» **RECORDS PROVIDED**
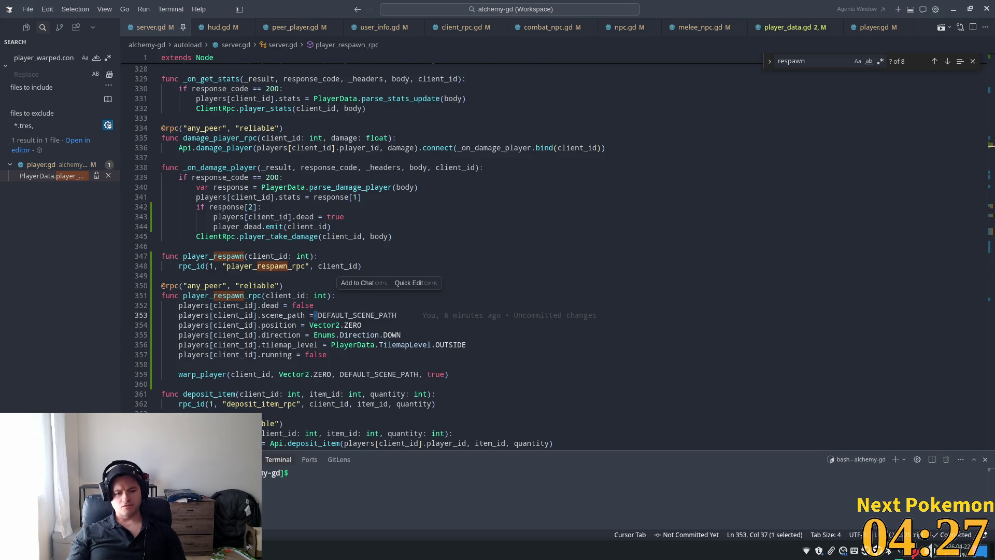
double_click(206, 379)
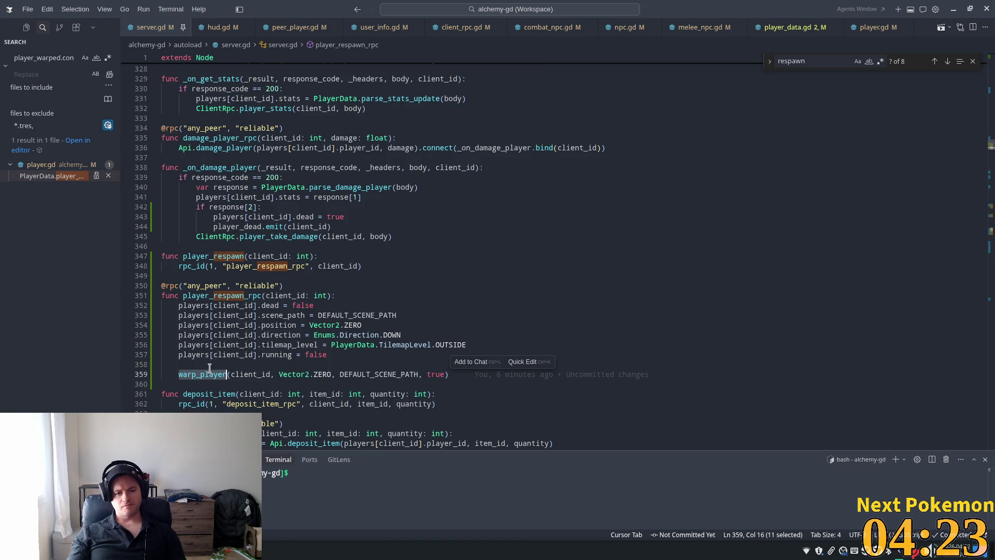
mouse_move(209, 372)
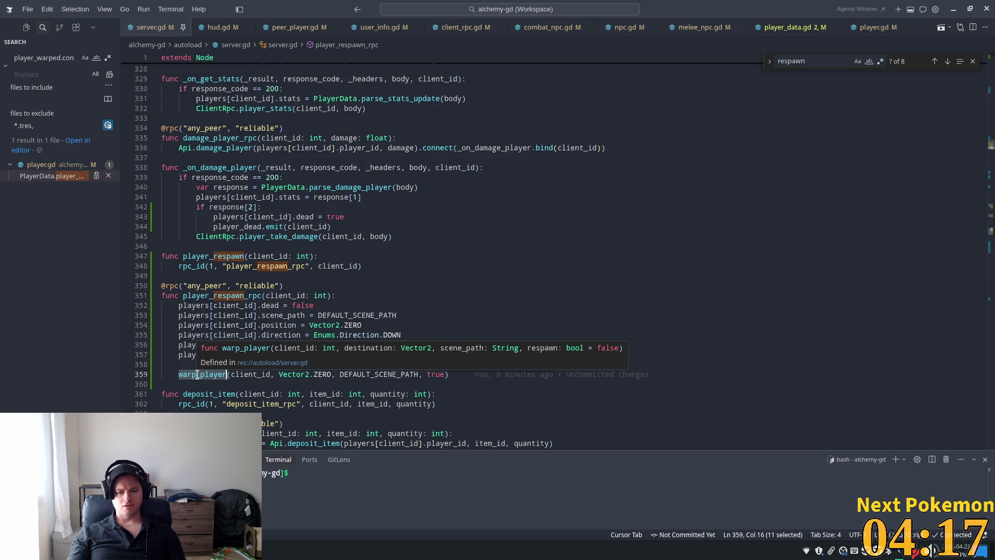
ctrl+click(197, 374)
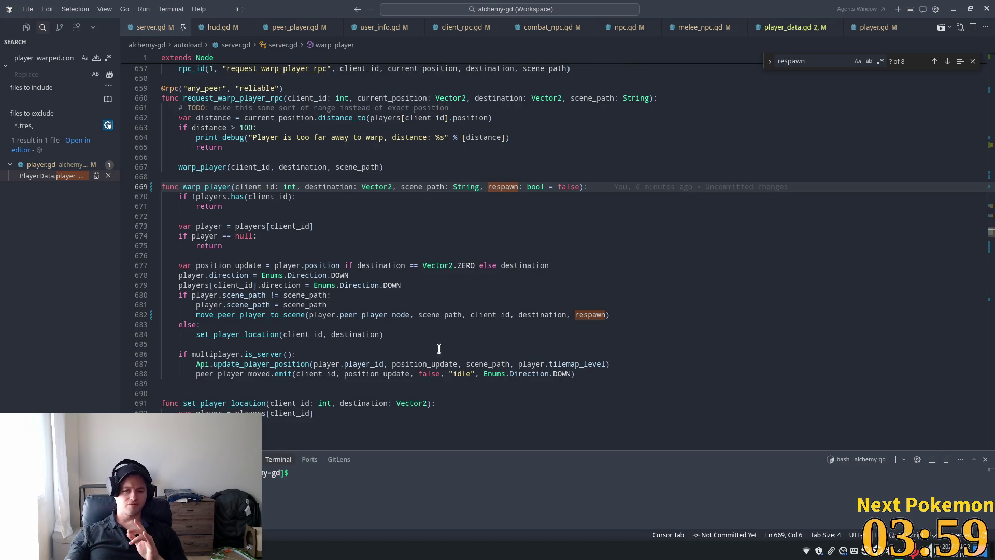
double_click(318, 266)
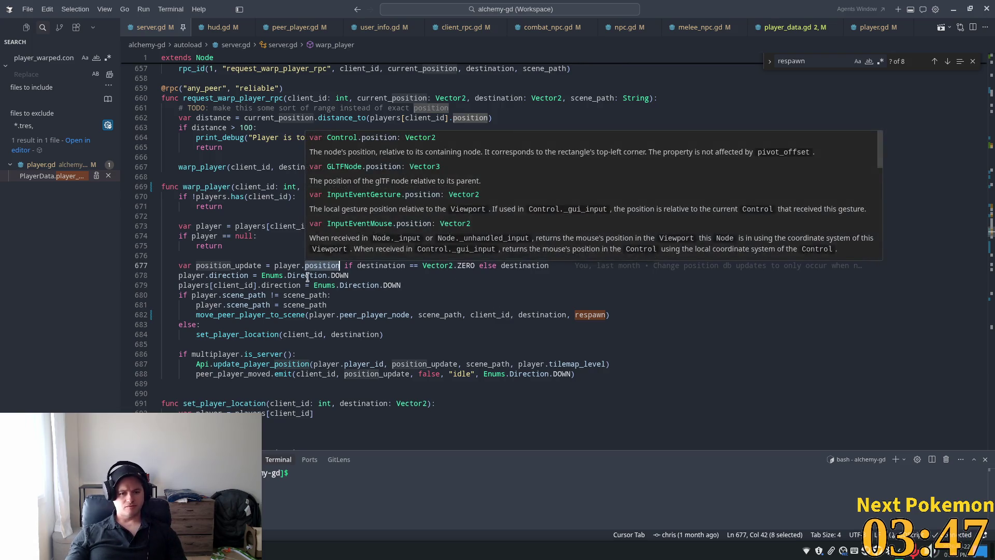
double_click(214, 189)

* * *

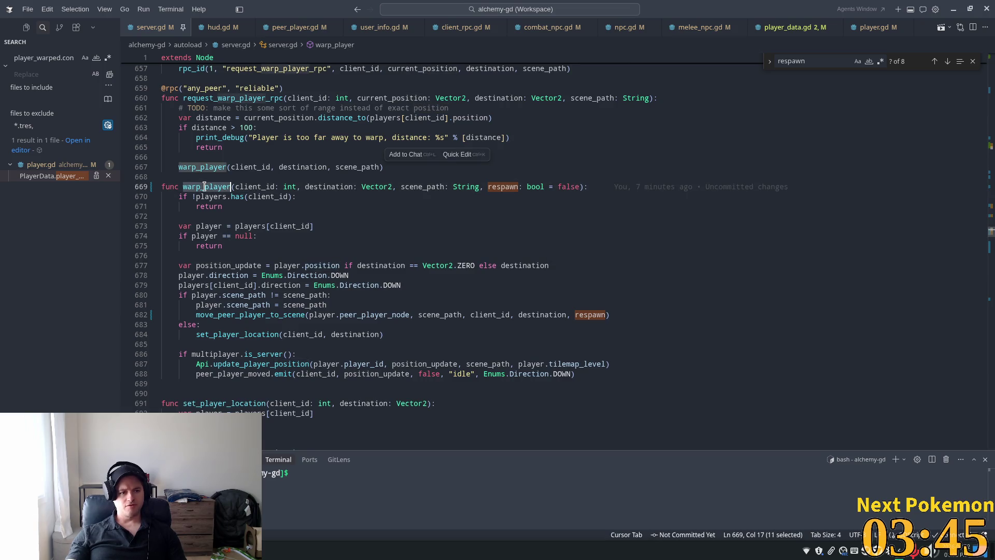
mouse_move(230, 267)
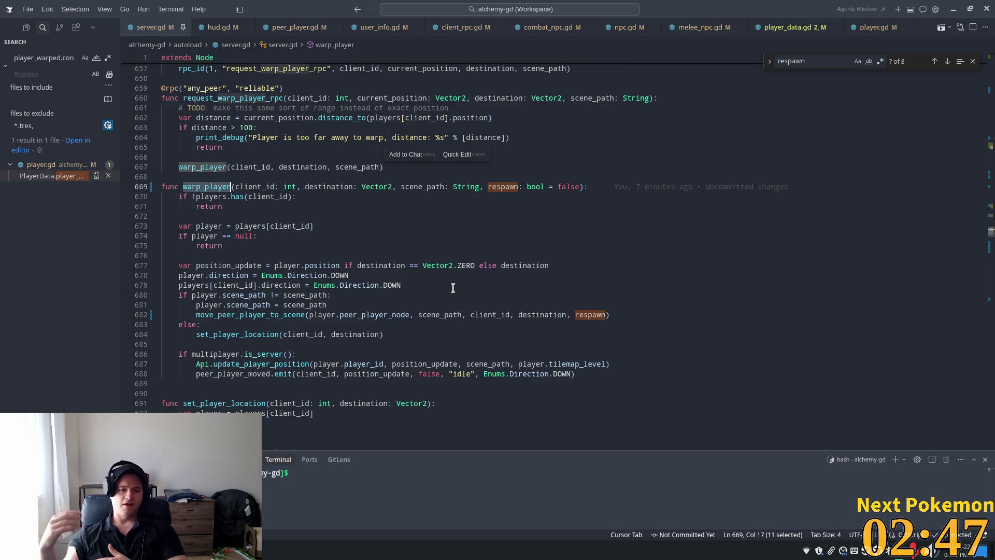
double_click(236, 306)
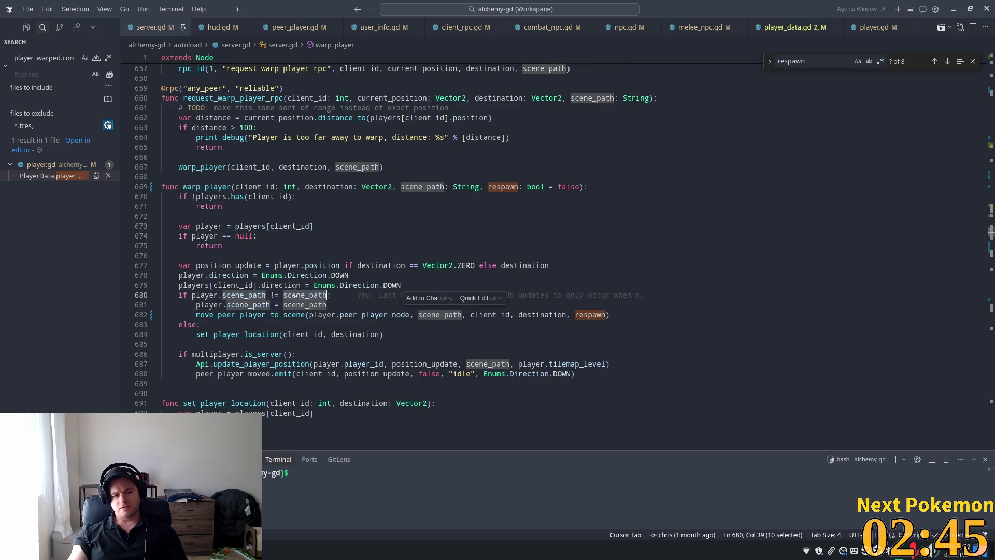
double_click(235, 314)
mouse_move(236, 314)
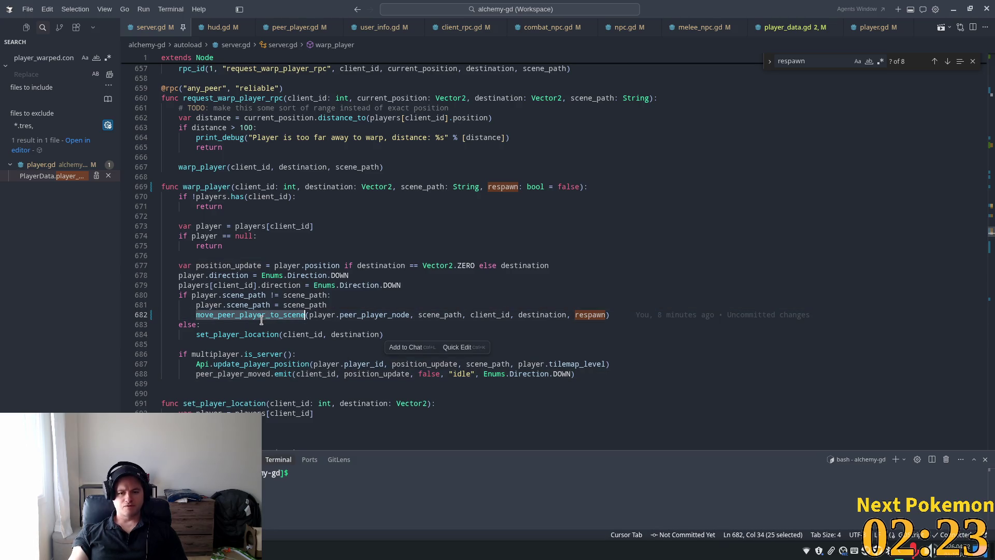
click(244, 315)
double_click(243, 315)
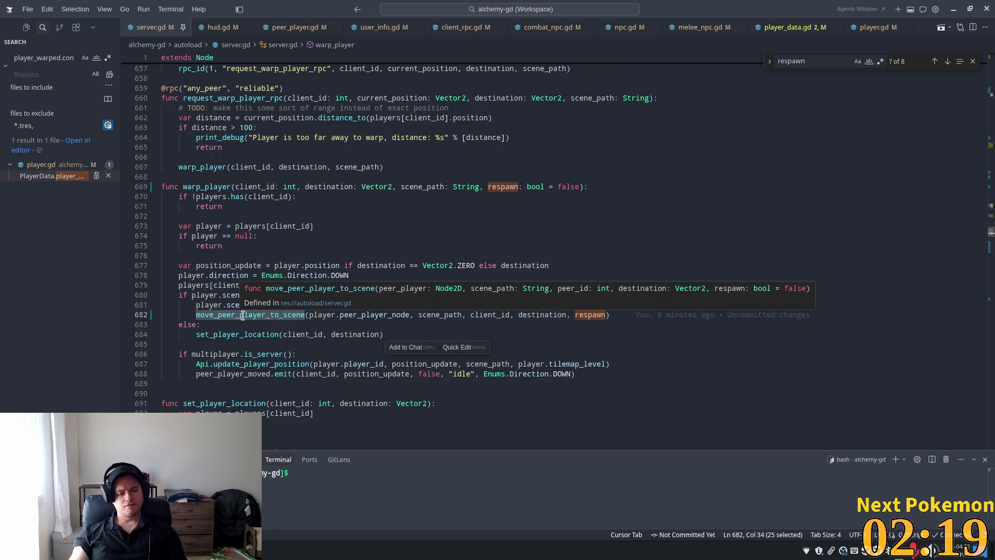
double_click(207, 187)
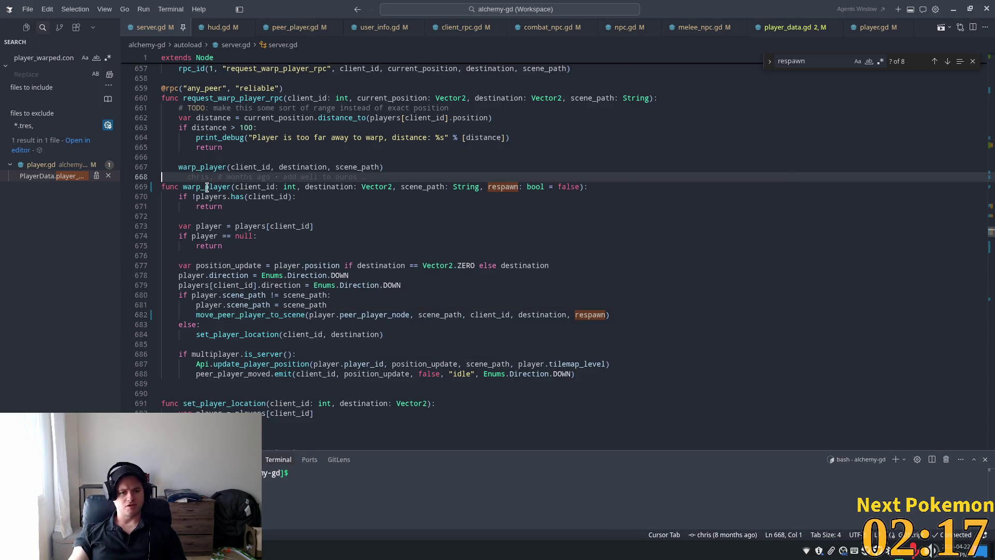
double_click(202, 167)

...

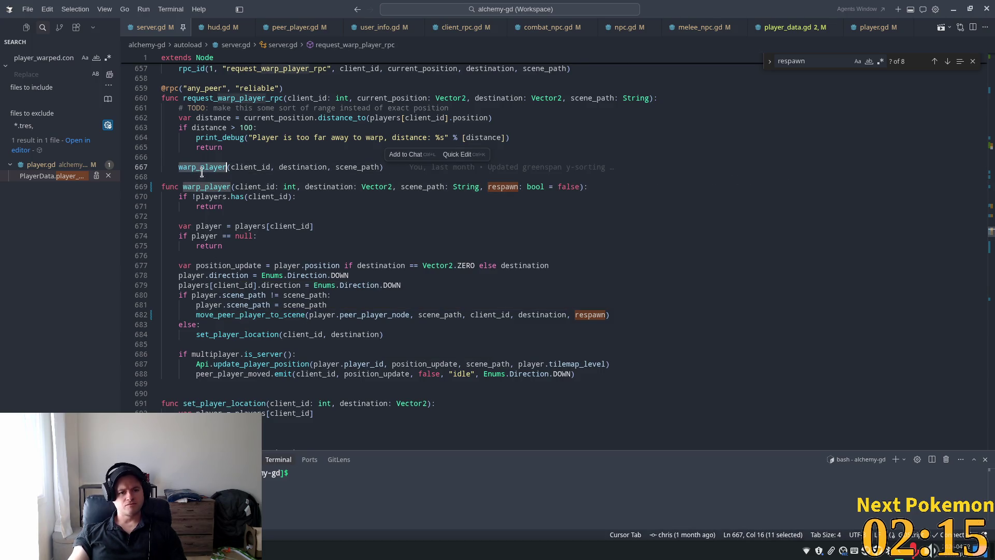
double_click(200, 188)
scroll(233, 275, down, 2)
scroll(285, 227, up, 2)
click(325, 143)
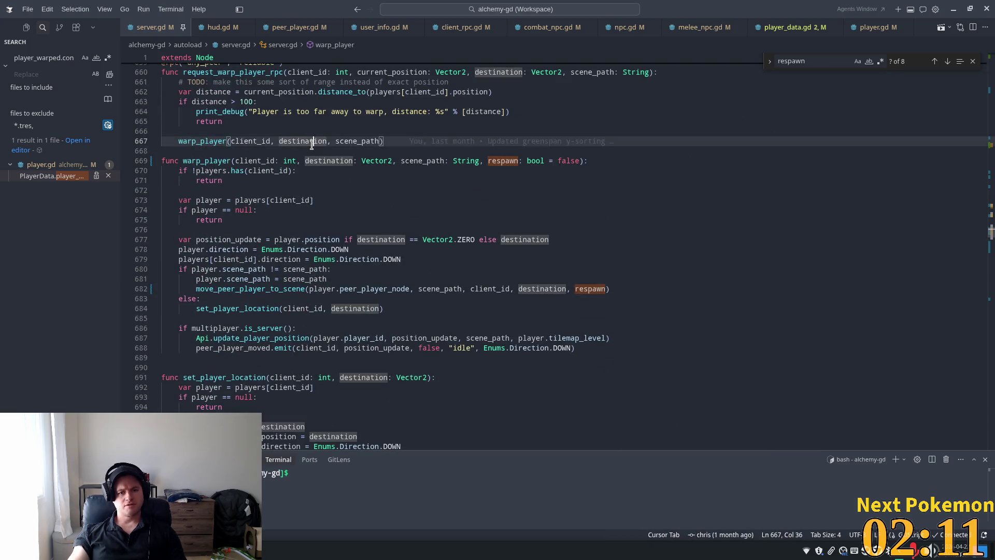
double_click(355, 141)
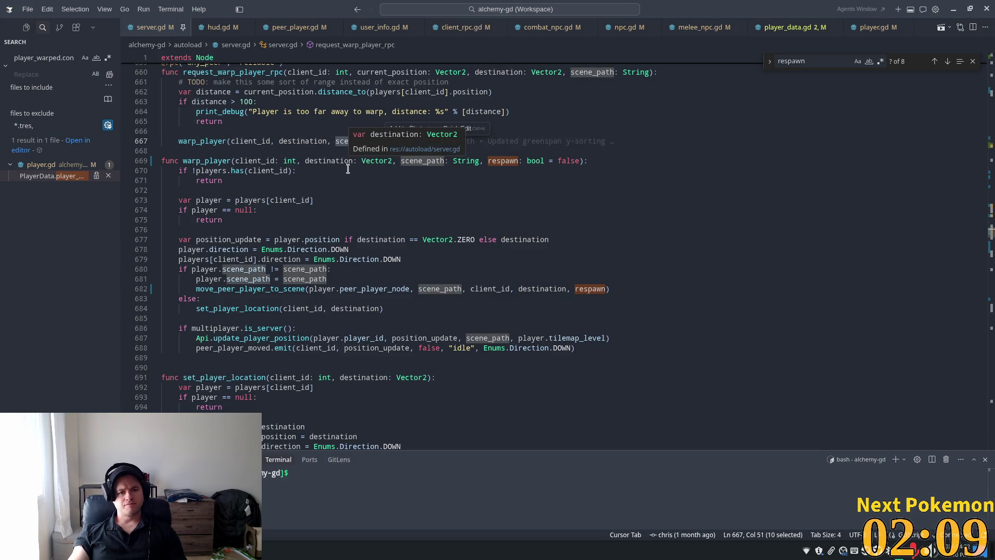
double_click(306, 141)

» **WHAT THIS TASK INVOLVES**
Find the line with "scroll(285, 227, up, 2)" in the data above, and from there retype each line exactly through the line with "double_click(306, 141)", skipping the pictures along the way.

» **OUTPUT**
scroll(285, 227, up, 2)
click(325, 143)
double_click(355, 141)
double_click(306, 141)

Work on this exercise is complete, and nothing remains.